Coronal MUVE imaging of mouse midbrain stained with India-ink. (a) Volume rendering of the entire data set (389 × 241 × 2134 μm) showing the densely-connected microvascular network. (b) One complete cross section (z-axis position indicated by a yellow arrow) with a maximum intensity projection (MIP) overlapped over half. (c,d) Close-up view of small regions (128 × 128 × 128 μm) showing that the sampling resolution of MUVE is large enough to resolve microvessels with different sizes.

While the varying vessel thickness can introduce gaps in volume visualizations (Fig. 6d), the images are particularly high contrast and simple to segment using existing algorithms19. To better demonstrate this advantage, a region of the mouse cerebral cortex that has remarkable microvascular patterns was selected from an India-ink perfused mouse brain. Images were collected at an effective resolution of 1.29 μm with a 3.0 μm section size. We applied an automated segmentation algorithm19 to this data set, generating an explicit graph model with approximately 8,000 edges and 100,000 vertices of the cortical microvascular network (Fig. 7), which was visualized using ParaView (Kitware).

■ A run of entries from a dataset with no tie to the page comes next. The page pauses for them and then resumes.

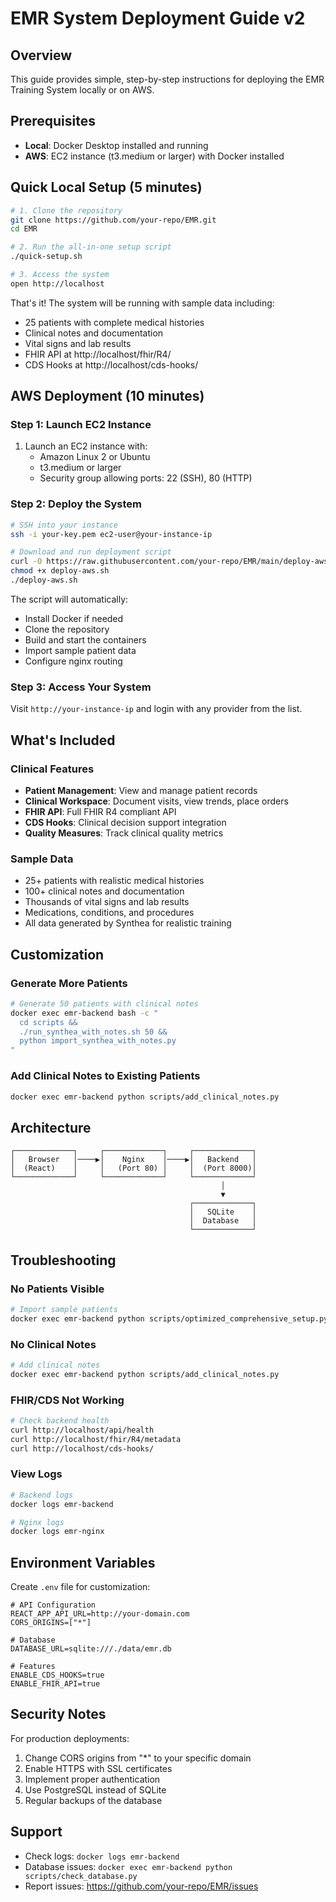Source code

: # EMR System Deployment Guide v2

## Overview

This guide provides simple, step-by-step instructions for deploying the EMR Training System locally or on AWS.

## Prerequisites

- **Local**: Docker Desktop installed and running
- **AWS**: EC2 instance (t3.medium or larger) with Docker installed

## Quick Local Setup (5 minutes)

```bash
# 1. Clone the repository
git clone https://github.com/your-repo/EMR.git
cd EMR

# 2. Run the all-in-one setup script
./quick-setup.sh

# 3. Access the system
open http://localhost
```

That's it! The system will be running with sample data including:
- 25 patients with complete medical histories
- Clinical notes and documentation
- Vital signs and lab results
- FHIR API at http://localhost/fhir/R4/
- CDS Hooks at http://localhost/cds-hooks/

## AWS Deployment (10 minutes)

### Step 1: Launch EC2 Instance

1. Launch an EC2 instance with:
   - Amazon Linux 2 or Ubuntu
   - t3.medium or larger
   - Security group allowing ports: 22 (SSH), 80 (HTTP)

### Step 2: Deploy the System

```bash
# SSH into your instance
ssh -i your-key.pem ec2-user@your-instance-ip

# Download and run deployment script
curl -O https://raw.githubusercontent.com/your-repo/EMR/main/deploy-aws.sh
chmod +x deploy-aws.sh
./deploy-aws.sh
```

The script will automatically:
- Install Docker if needed
- Clone the repository
- Build and start the containers
- Import sample patient data
- Configure nginx routing

### Step 3: Access Your System

Visit `http://your-instance-ip` and login with any provider from the list.

## What's Included

### Clinical Features
- **Patient Management**: View and manage patient records
- **Clinical Workspace**: Document visits, view trends, place orders
- **FHIR API**: Full FHIR R4 compliant API
- **CDS Hooks**: Clinical decision support integration
- **Quality Measures**: Track clinical quality metrics

### Sample Data
- 25+ patients with realistic medical histories
- 100+ clinical notes and documentation
- Thousands of vital signs and lab results
- Medications, conditions, and procedures
- All data generated by Synthea for realistic training

## Customization

### Generate More Patients

```bash
# Generate 50 patients with clinical notes
docker exec emr-backend bash -c "
  cd scripts && 
  ./run_synthea_with_notes.sh 50 &&
  python import_synthea_with_notes.py
"
```

### Add Clinical Notes to Existing Patients

```bash
docker exec emr-backend python scripts/add_clinical_notes.py
```

## Architecture

```
┌─────────────┐     ┌─────────────┐     ┌─────────────┐
│   Browser   │────▶│    Nginx    │────▶│   Backend   │
│  (React)    │     │   (Port 80) │     │  (Port 8000)│
└─────────────┘     └─────────────┘     └─────────────┘
                                               │
                                               ▼
                                        ┌─────────────┐
                                        │   SQLite    │
                                        │  Database   │
                                        └─────────────┘
```

## Troubleshooting

### No Patients Visible
```bash
# Import sample patients
docker exec emr-backend python scripts/optimized_comprehensive_setup.py --patients 25
```

### No Clinical Notes
```bash
# Add clinical notes
docker exec emr-backend python scripts/add_clinical_notes.py
```

### FHIR/CDS Not Working
```bash
# Check backend health
curl http://localhost/api/health
curl http://localhost/fhir/R4/metadata
curl http://localhost/cds-hooks/
```

### View Logs
```bash
# Backend logs
docker logs emr-backend

# Nginx logs
docker logs emr-nginx
```

## Environment Variables

Create `.env` file for customization:

```env
# API Configuration
REACT_APP_API_URL=http://your-domain.com
CORS_ORIGINS=["*"]

# Database
DATABASE_URL=sqlite:///./data/emr.db

# Features
ENABLE_CDS_HOOKS=true
ENABLE_FHIR_API=true
```

## Security Notes

For production deployments:
1. Change CORS origins from "*" to your specific domain
2. Enable HTTPS with SSL certificates
3. Implement proper authentication
4. Use PostgreSQL instead of SQLite
5. Regular backups of the database

## Support

- Check logs: `docker logs emr-backend`
- Database issues: `docker exec emr-backend python scripts/check_database.py`
- Report issues: https://github.com/your-repo/EMR/issues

This algorithm also provides an estimated radius, however more accurate methods can potentially be used as a post-processing step. Note that networks of this size are challenging to reconstruct with optical sectioning due to increased light scattering with sample depth.

Figure 7
figure 7

Mouse cerebral cortex microvasculature (top) and segmentation (bottom).

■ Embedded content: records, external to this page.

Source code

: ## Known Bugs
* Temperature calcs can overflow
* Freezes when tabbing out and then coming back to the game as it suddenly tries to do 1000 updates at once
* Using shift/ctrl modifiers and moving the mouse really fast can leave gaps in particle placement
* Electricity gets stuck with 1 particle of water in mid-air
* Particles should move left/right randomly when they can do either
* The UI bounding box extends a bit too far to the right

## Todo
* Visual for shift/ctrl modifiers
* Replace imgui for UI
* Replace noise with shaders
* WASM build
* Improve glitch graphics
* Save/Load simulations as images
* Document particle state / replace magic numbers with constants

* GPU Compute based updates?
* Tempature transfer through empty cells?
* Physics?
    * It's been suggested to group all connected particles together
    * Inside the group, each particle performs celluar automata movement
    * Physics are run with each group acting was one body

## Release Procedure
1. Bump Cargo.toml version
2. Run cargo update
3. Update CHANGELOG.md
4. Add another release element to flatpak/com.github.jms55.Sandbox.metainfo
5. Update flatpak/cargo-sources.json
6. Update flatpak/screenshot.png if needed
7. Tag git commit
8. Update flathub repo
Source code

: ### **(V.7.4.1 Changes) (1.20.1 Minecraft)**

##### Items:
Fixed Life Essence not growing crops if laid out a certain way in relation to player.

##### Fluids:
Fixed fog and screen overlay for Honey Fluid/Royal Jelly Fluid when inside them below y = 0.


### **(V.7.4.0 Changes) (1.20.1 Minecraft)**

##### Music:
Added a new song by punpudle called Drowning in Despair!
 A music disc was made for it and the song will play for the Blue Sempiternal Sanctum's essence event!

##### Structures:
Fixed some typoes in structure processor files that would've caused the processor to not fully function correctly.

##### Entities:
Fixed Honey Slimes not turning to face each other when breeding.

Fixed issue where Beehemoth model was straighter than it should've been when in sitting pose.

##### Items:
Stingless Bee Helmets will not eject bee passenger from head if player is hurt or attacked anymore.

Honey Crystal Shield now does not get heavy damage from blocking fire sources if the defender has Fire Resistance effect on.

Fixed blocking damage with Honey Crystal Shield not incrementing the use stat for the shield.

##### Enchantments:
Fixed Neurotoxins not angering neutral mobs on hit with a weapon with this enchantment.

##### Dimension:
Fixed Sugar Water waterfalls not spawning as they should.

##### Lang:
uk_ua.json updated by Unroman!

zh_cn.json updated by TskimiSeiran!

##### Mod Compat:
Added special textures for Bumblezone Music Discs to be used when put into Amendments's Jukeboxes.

Microvascular and nuclear imaging

Finally, we investigate combination staining of both microvasculature and nuclei in the brain using thionine with India ink perfusion (Fig. 8). A region of the mouse thalamus was imaged at a 0.37 μm lateral resolution with 1.0 μm axial sections to resolve cell nuclei (Fig. 8b). This demonstrates potential for studying cellular-vascular relationships linked to many neurodegenerative diseases. This data set was manually segmented using the multi-thresholding function in Amira (ThermoFisher) and visualized using volume rendering (Fig. 8c).

Figure 8
figure 8

Coronal MUVE imaging of mouse thalamus stained with India-ink and thionine. (a) Tissues are dark red while cell nuclei are dark brown (arrow) and vessels are black (dashed arrow) under UV illumination (left), providing enough contrast to segment both the cellular and vascular structures (right). (b) Volume rendering of the entire data set shows the density and organization of microvasculature with surrounding cellular details. (c) Volume rendering of a small region (100 × 100 × 100 μm) shows series of connected microvessels (red) along with their associated cells (green), and separate channels show detailed cellular and vascular structures.

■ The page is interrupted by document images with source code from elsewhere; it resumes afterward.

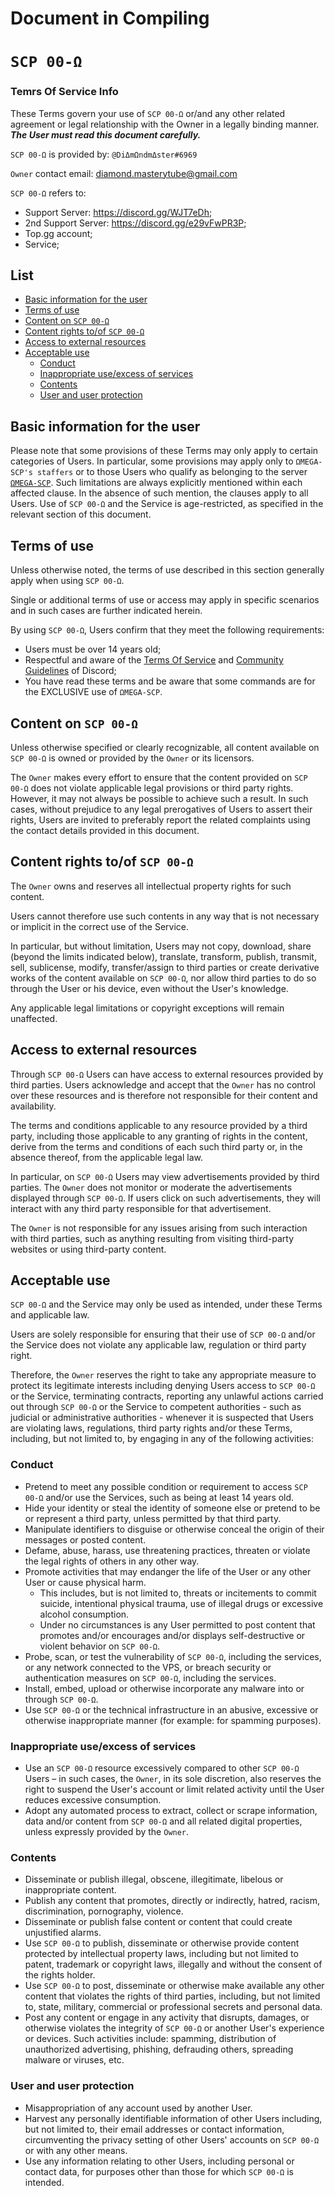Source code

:# **Document in Compiling**
# `SCP 00-Ω`
### Temrs Of Service Info
These Terms govern your use of `SCP 00-Ω` or/and any other related agreement or legal relationship with the Owner in a legally binding manner.
***The User must read this document carefully.***

`SCP 00-Ω` is provided by: `@DiΔmΩndmΔster#6969`

`Owner` contact email: diamond.masterytube@gmail.com

`SCP 00-Ω` refers to:
- Support Server: https://discord.gg/WJT7eDh;
- 2nd Support Server: https://discord.gg/e29vFwPR3P;
- Top.gg account;
- Service;

## List
- [Basic information for the user](https://github.com/IlDiamante/SCP00/blob/main/TermsOfService.md#basic-information-for-the-user)
- [Terms of use](https://github.com/IlDiamante/SCP00/blob/main/TermsOfService.md#terms-of-use)
- [Content on `SCP 00-Ω`](https://github.com/IlDiamante/SCP00/blob/main/TermsOfService.md#content-on-scp-00-%CF%89)
- [Content rights to/of `SCP 00-Ω`](https://github.com/IlDiamante/SCP00/blob/main/TermsOfService.md#content-rights-toof-scp-00-%CF%89)
- [Access to external resources](https://github.com/IlDiamante/SCP00/blob/main/TermsOfService.md#access-to-external-resources)
- [Acceptable use](https://github.com/IlDiamante/SCP00/blob/main/TermsOfService.md#acceptable-use)
  - [Conduct]()
  - [Inappropriate use/excess of services]()
  - [Contents]()
  - [User and user protection]() 

## Basic information for the user
Please note that some provisions of these Terms may only apply to certain categories of Users. In particular, some provisions may apply only to `ΩMEGA-SCP's staffers` or to those Users who qualify as belonging to the server [`ΩMEGA-SCP`](https://discord.gg/WJT7eDh). Such limitations are always explicitly mentioned within each affected clause. In the absence of such mention, the clauses apply to all Users. Use of `SCP 00-Ω` and the Service is age-restricted, as specified in the relevant section of this document.

## Terms of use
Unless otherwise noted, the terms of use described in this section generally apply when using `SCP 00-Ω`.

Single or additional terms of use or access may apply in specific scenarios and in such cases are further indicated herein.

By using `SCP 00-Ω`, Users confirm that they meet the following requirements:

- Users must be over 14 years old;
- Respectful and aware of the [Terms Of Service](https://discord.com/terms) and [Community Guidelines](https://discord.com/guidelines) of Discord;
- You have read these terms and be aware that some commands are for the EXCLUSIVE use of `ΩMEGA-SCP`.

## Content on `SCP 00-Ω`
Unless otherwise specified or clearly recognizable, all content available on `SCP 00-Ω` is owned or provided by the `Owner` or its licensors.

The `Owner` makes every effort to ensure that the content provided on `SCP 00-Ω` does not violate applicable legal provisions or third party rights. However, it may not always be possible to achieve such a result.
In such cases, without prejudice to any legal prerogatives of Users to assert their rights, Users are invited to preferably report the related complaints using the contact details provided in this document.

## Content rights to/of `SCP 00-Ω`
The `Owner` owns and reserves all intellectual property rights for such content.

Users cannot therefore use such contents in any way that is not necessary or implicit in the correct use of the Service.

In particular, but without limitation, Users may not copy, download, share (beyond the limits indicated below), translate, transform, publish, transmit, sell, sublicense, modify, transfer/assign to third parties or create derivative works of the content available on `SCP 00-Ω`, nor allow third parties to do so through the User or his device, even without the User's knowledge.

Any applicable legal limitations or copyright exceptions will remain unaffected.

## Access to external resources
Through `SCP 00-Ω` Users can have access to external resources provided by third parties. Users acknowledge and accept that the `Owner` has no control over these resources and is therefore not responsible for their content and availability.

The terms and conditions applicable to any resource provided by a third party, including those applicable to any granting of rights in the content, derive from the terms and conditions of each such third party or, in the absence thereof, from the applicable legal law.

In particular, on `SCP 00-Ω` Users may view advertisements provided by third parties. The `Owner` does not monitor or moderate the advertisements displayed through `SCP 00-Ω`. If users click on such advertisements, they will interact with any third party responsible for that advertisement.

The `Owner` is not responsible for any issues arising from such interaction with third parties, such as anything resulting from visiting third-party websites or using third-party content.

## Acceptable use
`SCP 00-Ω` and the Service may only be used as intended, under these Terms and applicable law.

Users are solely responsible for ensuring that their use of `SCP 00-Ω` and/or the Service does not violate any applicable law, regulation or third party right.

Therefore, the `Owner` reserves the right to take any appropriate measure to protect its legitimate interests including denying Users access to `SCP 00-Ω` or the Service, terminating contracts, reporting any unlawful actions carried out through `SCP 00-Ω` or the Service to competent authorities - such as judicial or administrative authorities - whenever it is suspected that Users are violating laws, regulations, third party rights and/or these Terms, including, but not limited to, by engaging in any of the following activities:

### Conduct
- Pretend to meet any possible condition or requirement to access `SCP 00-Ω` and/or use the Services, such as being at least 14 years old.
- Hide your identity or steal the identity of someone else or pretend to be or represent a third party, unless permitted by that third party.
- Manipulate identifiers to disguise or otherwise conceal the origin of their messages or posted content.
- Defame, abuse, harass, use threatening practices, threaten or violate the legal rights of others in any other way.
- Promote activities that may endanger the life of the User or any other User or cause physical harm.
  - This includes, but is not limited to, threats or incitements to commit suicide, intentional physical trauma, use of illegal drugs or excessive alcohol consumption.
  - Under no circumstances is any User permitted to post content that promotes and/or encourages and/or displays self-destructive or violent behavior on `SCP 00-Ω`.
- Probe, scan, or test the vulnerability of `SCP 00-Ω`, including the services, or any network connected to the VPS, or breach security or authentication measures on `SCP 00-Ω`, including the services.
- Install, embed, upload or otherwise incorporate any malware into or through `SCP 00-Ω`.
- Use `SCP 00-Ω` or the technical infrastructure in an abusive, excessive or otherwise inappropriate manner (for example: for spamming purposes).

### Inappropriate use/excess of services
- Use an `SCP 00-Ω` resource excessively compared to other `SCP 00-Ω` Users – in such cases, the `Owner`, in its sole discretion, also reserves the right to suspend the User's account or limit related activity until the User reduces excessive consumption.
- Adopt any automated process to extract, collect or scrape information, data and/or content from `SCP 00-Ω` and all related digital properties, unless expressly provided by the `Owner`.

### Contents
- Disseminate or publish illegal, obscene, illegitimate, libelous or inappropriate content.
- Publish any content that promotes, directly or indirectly, hatred, racism, discrimination, pornography, violence.
- Disseminate or publish false content or content that could create unjustified alarms.
- Use `SCP 00-Ω` to publish, disseminate or otherwise provide content protected by intellectual property laws, including but not limited to patent, trademark or copyright laws, illegally and without the consent of the rights holder.
- Use `SCP 00-Ω` to post, disseminate or otherwise make available any other content that violates the rights of third parties, including, but not limited to, state, military, commercial or professional secrets and personal data.
- Post any content or engage in any activity that disrupts, damages, or otherwise violates the integrity of `SCP 00-Ω` or another User's experience or devices. Such activities include: spamming, distribution of unauthorized advertising, phishing, defrauding others, spreading malware or viruses, etc.

### User and user protection
- Misappropriation of any account used by another User.
- Harvest any personally identifiable information of other Users including, but not limited to, their email addresses or contact information, circumventing the privacy setting of other Users' accounts on `SCP 00-Ω` or with any other means.
- Use any information relating to other Users, including personal or contact data, for purposes other than those for which `SCP 00-Ω` is intended.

Discussion and Future Work

We have introduced a high-throughput imaging methodology for multiplex imaging of large-scale samples at sub-micrometer resolution at low cost. MUSE milling is capable of imaging densely-interconnected microvascular networks, opening the door to simple acquisition and quantification of capillary changes common during disease progression20 and guide the fabrication of in vitro disease models21. The proposed technique is compatible with a wide range of existing objectives, and can be integrated into immersion-based imaging systems to provide lateral resolution equivalent to existing fluorescence techniques. While MUSE milling eliminates constraints on sample depth, additional work on UV doping of embedding compounds will be necessary to further reduce and quantify axial resolution. Finally, the proposed method provides comparable speed to 2D fluorescence imaging, and was able to produce a deep microvascular network (≈2 mm) within 2 hours using an automated microtome. While the prototype is limited to a single FOV, custom microtome using 3-axis stages can provide a cost-efficient technology that is simple to build and maintain in most laboratories.